Efficacy and safety of IBI110 (anti-LAG-3 mAb) in combination with sintilimab (anti-PD-1 mAb) in first-line advanced squamous non-small cell lung cancer (sqNSCLC): Initial results from a phase Ib study.

e21145 Background: Although PD-1/L1 inhibitors have shown efficacy in advanced/metastatic sqNSCLC, many patients do not respond to this treatment. More effective combination therapies are needed. The efficacy and safety of IBI110 in combination with sintilimab as first-line therapy for advanced sqNSCLC was evaluated in a phase Ib study. Here, we report the initial results. Methods: Eligible patients with previously untreated, unresectable, locally advanced or metastatic NSCLC were enrolled in cohort D. Patients received IBI110 200mg IV Q3W and sintilimab 200mg IV Q3W until disease progression, unacceptable toxicity or death, in combination with chemo regimen (paclitaxel 175 mg/m2 plus carboplatin) IV Q3W for 4 cycles.
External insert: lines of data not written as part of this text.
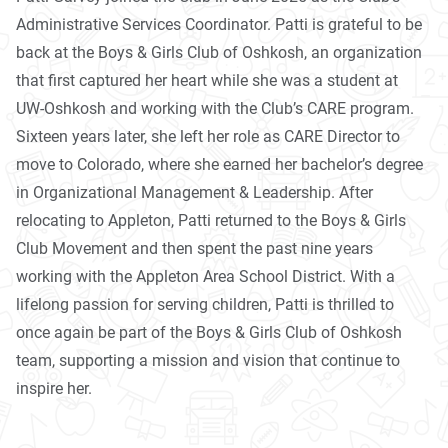
Administrative Services Coordinator. Patti is grateful to be
back at the Boys & Girls Club of Oshkosh, an organization
that first captured her heart while she was a student at
UW-Oshkosh and working with the Club’s CARE program.
Sixteen years later, she left her role as CARE Director to
move to Colorado, where she earned her bachelor’s degree
in Organizational Management & Leadership. After
relocating to Appleton, Patti returned to the Boys & Girls
Club Movement and then spent the past nine years
working with the Appleton Area School District. With a
lifelong passion for serving children, Patti is thrilled to
once again be part of the Boys & Girls Club of Oshkosh
team, supporting a mission and vision that continue to
inspire her.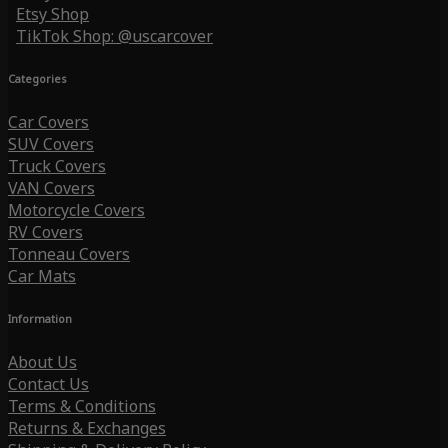
Etsy Shop
TikTok Shop: @uscarcover
Categories
Car Covers
SUV Covers
Truck Covers
VAN Covers
Motorcycle Covers
RV Covers
Tonneau Covers
Car Mats
Information
About Us
Contact Us
Terms & Conditions
Returns & Exchanges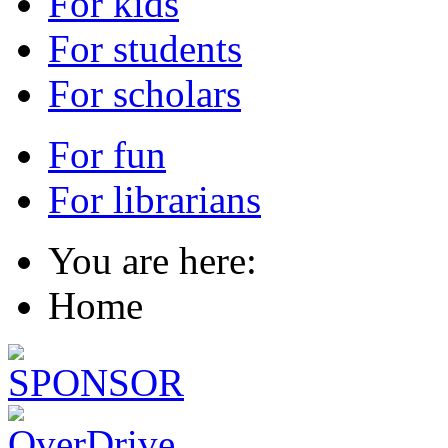
For kids
For students
For scholars
For fun
For librarians
You are here:
Home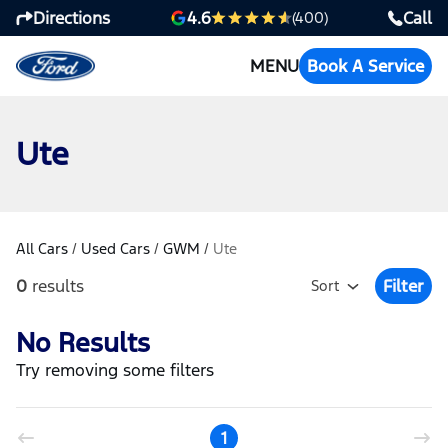
Directions
Call
4.6
(400)
MENU
Book A Service
Ute
All Cars
/
Used Cars
/
GWM
/
Ute
0
results
Filter
Sort
Open Fil
No Results
Try removing some filters
1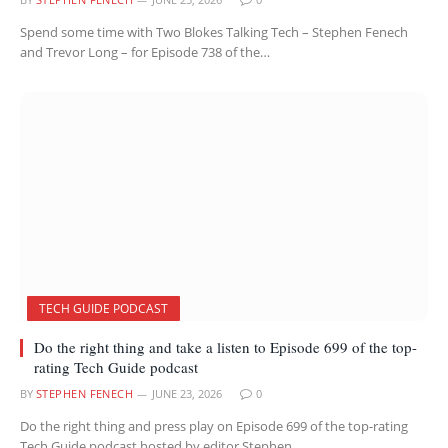
Spend some time with Two Blokes Talking Tech – Stephen Fenech
and Trevor Long – for Episode 738 of the…
TECH GUIDE PODCAST
Do the right thing and take a listen to Episode 699 of the top-
rating Tech Guide podcast
BY
STEPHEN FENECH
JUNE 23, 2026
0
Do the right thing and press play on Episode 699 of the top-rating
Tech Guide podcast hosted by editor Stephen…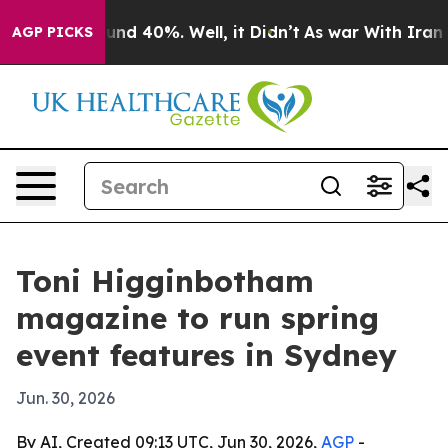
oor Around 40%. Well, it Didn’t
As war With Iran Dro
AGP PICKS
Toni Higginbotham
magazine to run spring
event features in Sydney
Jun. 30, 2026
By AI, Created 09:13 UTC, Jun 30, 2026,
AGP
-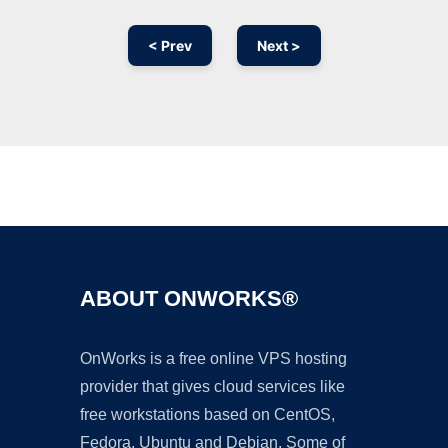
< Prev
Next >
Ad
ABOUT ONWORKS®
OnWorks is a free online VPS hosting
provider that gives cloud services like
free workstations based on CentOS,
Fedora, Ubuntu and Debian. Some of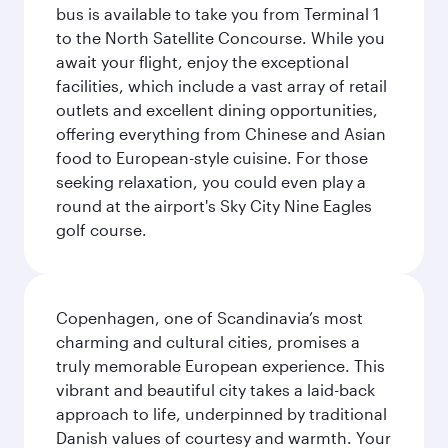
bus is available to take you from Terminal 1
to the North Satellite Concourse. While you
await your flight, enjoy the exceptional
facilities, which include a vast array of retail
outlets and excellent dining opportunities,
offering everything from Chinese and Asian
food to European-style cuisine. For those
seeking relaxation, you could even play a
round at the airport's Sky City Nine Eagles
golf course.
Copenhagen, one of Scandinavia’s most
charming and cultural cities, promises a
truly memorable European experience. This
vibrant and beautiful city takes a laid-back
approach to life, underpinned by traditional
Danish values of courtesy and warmth. Your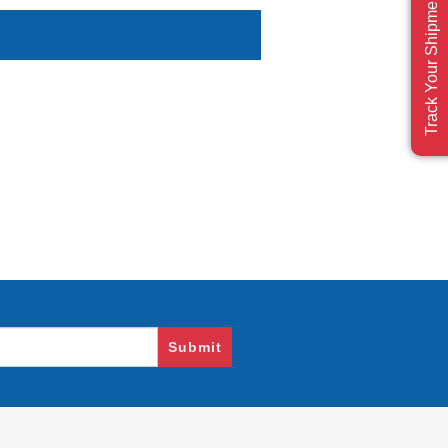
Track Your Shipment
Submit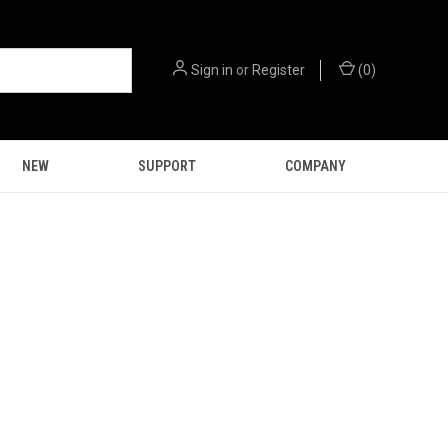
Sign in
or
Register
(
0
)
NEW
SUPPORT
COMPANY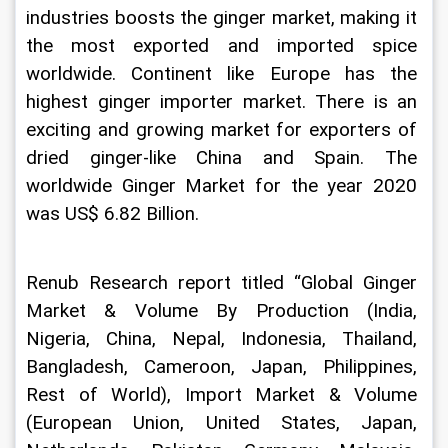
industries boosts the ginger market, making it 
the most exported and imported spice 
worldwide. Continent like Europe has the 
highest ginger importer market. There is an 
exciting and growing market for exporters of 
dried ginger-like China and Spain. The 
worldwide Ginger Market for the year 2020 
was US$ 6.82 Billion. 
Renub Research report titled “Global Ginger 
Market & Volume By Production (India, 
Nigeria, China, Nepal, Indonesia, Thailand, 
Bangladesh, Cameroon, Japan, Philippines, 
Rest of World), Import Market & Volume 
(European Union, United States, Japan, 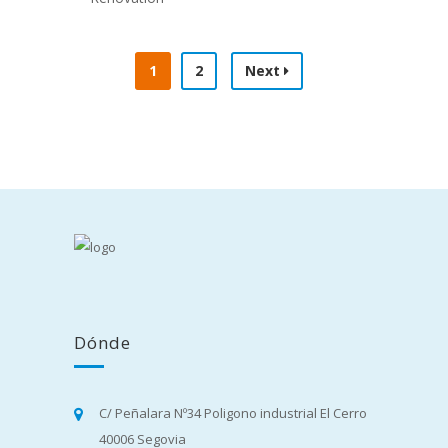
RENOVATION
Cleaning
,
Construction
Construction
,
Electrician
1
2
Next
Dónde
C/ Peñalara Nº34 Poligono industrial El Cerro
40006 Segovia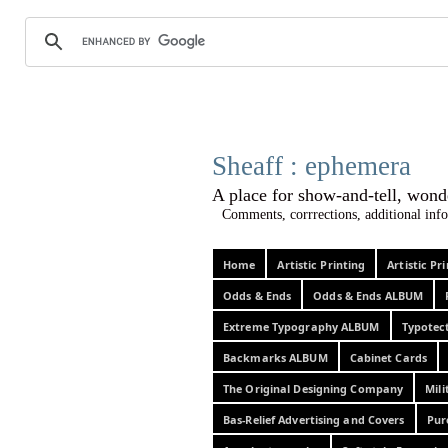
Sheaff :
A place for show-and-tel
Comments, corrrections, additional info
Home
Artistic Printing
Artistic P
Odds & Ends
Odds & Ends ALBUM
Extreme Typography ALBUM
Typotec
Backmarks ALBUM
Cabinet Cards
The Original Designing Company
Mili
Bas-Relief Advertising and Covers
Pur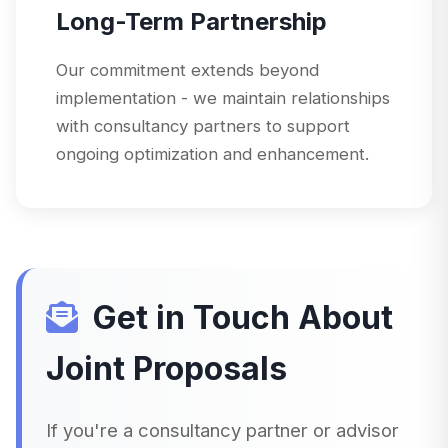
Long-Term Partnership
Our commitment extends beyond
implementation - we maintain relationships
with consultancy partners to support
ongoing optimization and enhancement.
Get in Touch About
Joint Proposals
If you're a consultancy partner or advisor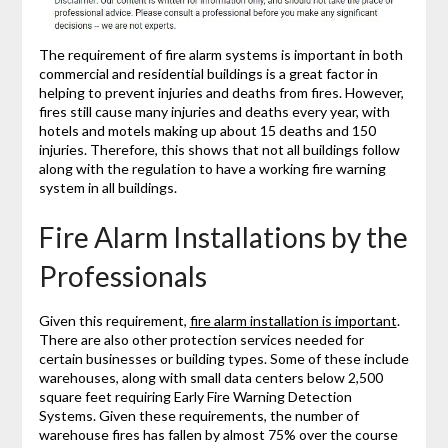
The requirement of fire alarm systems is important in both
commercial and residential buildings is a great factor in
helping to prevent injuries and deaths from fires. However,
fires still cause many injuries and deaths every year, with
hotels and motels making up about 15 deaths and 150
injuries. Therefore, this shows that not all buildings follow
along with the regulation to have a working fire warning
system in all buildings.
Fire Alarm Installations by the
Professionals
Given this requirement,
fire alarm installation is important
.
There are also other protection services needed for
certain businesses or building types. Some of these include
warehouses, along with small data centers below 2,500
square feet requiring Early Fire Warning Detection
Systems. Given these requirements, the number of
warehouse fires has fallen by almost 75% over the course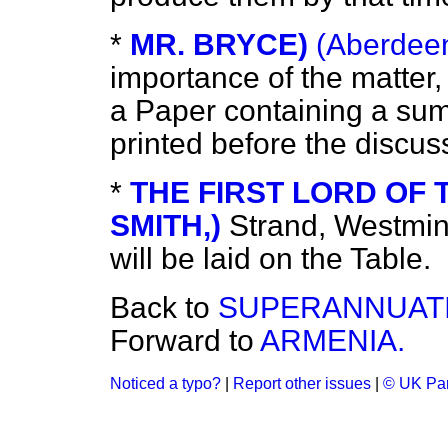
*
MR. BRYCE)
(Aberdeen
importance of the matter, 
a Paper containing a sum
printed before the discu
*
THE FIRST LORD OF T
SMITH,)
Strand, Westmin
will be laid on the Table.
Back to
SUPERANNUATI
Forward to
ARMENIA.
Noticed a typo?
|
Report other issues
|
© UK Par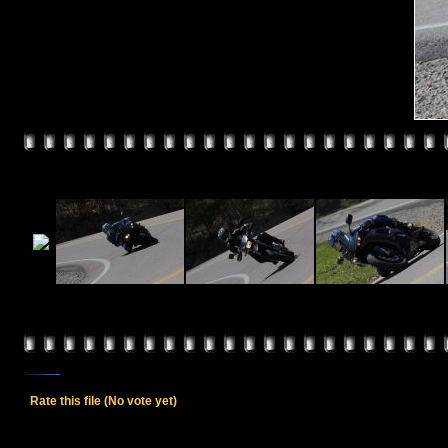
Rate this file
(No vote yet)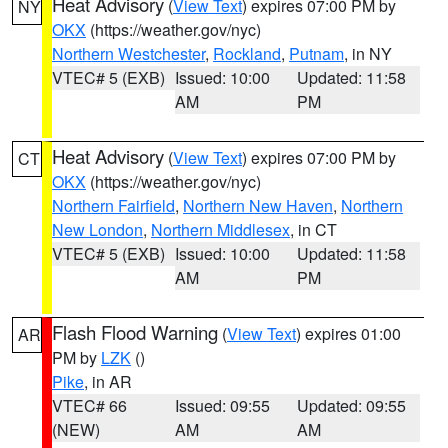
Heat Advisory
(
View Text
) expires 07:00 PM by
NY
OKX
(https://weather.gov/nyc)
Northern Westchester
,
Rockland
,
Putnam
, in NY
VTEC# 5 (EXB)
Issued: 10:00
Updated: 11:58
AM
PM
Heat Advisory
(
View Text
) expires 07:00 PM by
CT
OKX
(https://weather.gov/nyc)
Northern Fairfield
,
Northern New Haven
,
Northern
New London
,
Northern Middlesex
, in CT
VTEC# 5 (EXB)
Issued: 10:00
Updated: 11:58
AM
PM
Flash Flood Warning
(
View Text
) expires 01:00
AR
PM by
LZK
()
Pike
, in AR
VTEC# 66
Issued: 09:55
Updated: 09:55
(NEW)
AM
AM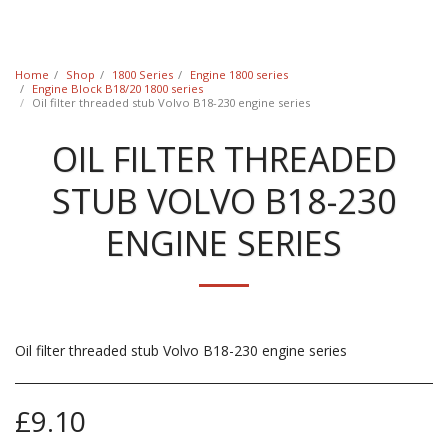
Classic Swede
Home
Shop
1800 Series
Engine 1800 series
Engine Block B18/20 1800 series
Oil filter threaded stub Volvo B18-230 engine series
OIL FILTER THREADED
STUB VOLVO B18-230
ENGINE SERIES
Oil filter threaded stub Volvo B18-230 engine series
£
9.10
The primary objective was to evaluate the safety, tolerability and efficacy of the combination therapy. Results: Totally, 20 patients were enrolled (median age: 63 [range: 52-74]; male: n = 19; ECOG 1: n = 16). As of data cutoff date, Jan 20, 2022, median follow up was 3.3 months (range: 2.6-7.0). The median exposure of combination therapy was 15.1 weeks (range: 6-52). The objective response rate was 80% (16/20, 9 patients with ≥2 efficacy assessments were confirmed PR and 7 needed further confirmation). The median progression-free survival and overall survival were not reached. The most common treatment-related adverse events (TRAEs) included white blood cell count decreased (50%), alopecia (50%), anaemia (45%), asthenia (40%), neutrophil count decreased (35%), rash (35%), and hyperglycaemia (30%); most common TRAEs ≥ grade 3 were neutrophil count decreased (30%), and white blood cell count decreased (20%). Immune-related AEs occurred in 11 patients (55%) and most were grade 1-2. The biomarker analysis including LAG-3 and PD-L1 expression in tumor specimen was ongoing. Conclusions: IBI110 in combination with sintilimab in first-line advanced sqNSCLC showed promising anti-tumor activity with acceptable safety. The study is still ongoing. Clinical trial information: NCT04085185.